И. Т.: Касательно Эренбурга, ваша инициатива особенно мне помнится: я же ведь и издал эссе об Эренбурге под названием «Портрет еврея» в Париже, в 1993 году.
Б. П.: Это было лучшее издание, когда-либо случившееся с любой из моих книг. Вы, Иван Никитич, сделали из этого легкого эссейчика настоящую библиографическую жемчужину.
И. Т.: Но, Борис Михайлович, позвольте напомнить, что идея оформления – а именно поместить на обложке силуэт Эренбурга работы Кругликовой – принадлежит вам.
Б. П.: Разве что добавить к этой приятной истории еще то, что книжечка стала бестселлером в эмиграции. Помню, тогда появился в Нью-Йорке один из братьев Вайнер, ставший на короткое время редактором газеты «Новое русское слово». Он был мой поклонник (в начале девяностых у меня много было поклонников в России), и я ему предложил напечатать в газете одну главу из того эссе – «Рассуждение об иудейском племени». После этого книгу расхватали за два дня. Даже какой-то ощутимый гонорар у меня в руках оказался.
И. Т.: Приятные взаимные воспоминания, конечно, но вернемся, однако, от Эренбурга к Горькому. Борис Михайлович, каковы были ваши мотивы для этой работы? Почему еще в СССР вы к ней приступили?
Б. П.: Я в те времена был еще преподавателем ЛГУ на кафедре истории философии. И попалась мне в руки книга «Философия франкфуртской школы» – сборник статей под редакцией известного бизнесмена от философии Нарского. Мало что можно было понять из этой книги, но меня поразило сходство некоторых формулировок франкфуртцев с тем, что я знал из Максима Горького. В частности формула Юргена Хабермаса: идеология – это технология. Точно такие же слова – текстуально, буквально – есть у Максима Горького. Потом, уже на Западе, прочитав основной труд франкфуртцев – «Диалектику Просвещения» Адорно и Хоркхаймера, я понял, как парадоксально совпадают Горький и эти левые фрейдо-марксисты. С одним, правда важнейшим, исключением: то, что у Адорно и Хоркхаймера есть знак полной несостоятельности современного общества, то для Горького – светлый идеал. Фашизм и все эксцессы общества потребления для авторов «Диалектики Просвещения» коренятся в самом строе западной ментальности с ее установкой на господство, на доминацию. Сначала Запад таким манером покорил природу, а потом перенес методы технологической доминации на общество – это фашизм. Про коммунизм левые Адорно и Хоркхаймер не говорили, но тут их великолепно дополняет Горький, при том различии, что, как я уже сказал, кризис и крах у франкфуртцев – идеальная цель и конкретная программа для Горького.

──────────────────────────────

- Задания для выполнения:
**A)** Кратко изложите интервью в двух предложениях.
**B)** Перепишите записи от их начала до строки с «Actually, smooth skin» включительно, заменив «matte brown hair» на «dark brown hair» и оставив всё остальное без изменений. Картинки в ответ не включайте.
Интервью и записи взяты из разных источников.

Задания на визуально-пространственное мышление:
──────────────────────────────

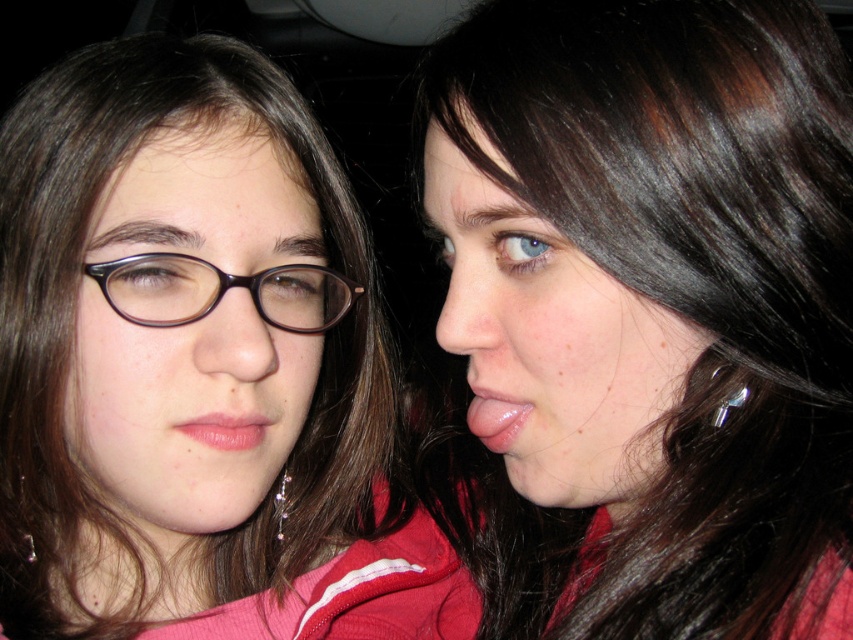
From the picture: Does smooth skin face at center have a smaller size compared to matte brown hair at left?

Actually, smooth skin face at center might be larger than matte brown hair at left.

Between smooth skin face at center and matte brown hair at left, which one has more height?

With more height is smooth skin face at center.

Image resolution: width=853 pixels, height=640 pixels. In order to click on smooth skin face at center in this screenshot , I will do `click(653, 308)`.

From the picture: Which is more to the right, smooth skin face at center or matte brown glasses at left?

smooth skin face at center is more to the right.

Which is in front, point (701, 486) or point (260, 289)?

Point (701, 486) is in front.

Where is `smooth skin face at center`? smooth skin face at center is located at coordinates (653, 308).

From the picture: Is matte brown hair at left to the right of matte brown glasses at left from the viewer's perspective?

No, matte brown hair at left is not to the right of matte brown glasses at left.

Is matte brown hair at left closer to the viewer compared to matte brown glasses at left?

That is True.

This screenshot has height=640, width=853. Describe the element at coordinates (177, 340) in the screenshot. I see `matte brown hair at left` at that location.

At what (x,y) coordinates should I click in order to perform the action: click on matte brown hair at left. Please return your answer as a coordinate pair (x, y). The image size is (853, 640). Looking at the image, I should click on (177, 340).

──────────────────────────────

- Ответы:
**A)** Собеседники вспоминают эссе Б. П. об Эренбурге «Портрет еврея», изданное в Париже в 1993 году, которое стало бестселлером в эмиграции после публикации одной его главы в газете «Новое русское слово». Затем Б. П. объясняет, что к работе о Горьком его подтолкнуло сходство формулировок франкфуртской школы с Горьким, с той разницей, что признак несостоятельности общества у Адорно и Хоркхаймера для Горького был светлым идеалом.

**B)**
From the picture: Does smooth skin face at center have a smaller size compared to dark brown hair at left?

Actually, smooth skin face at center might be larger than dark brown hair at left.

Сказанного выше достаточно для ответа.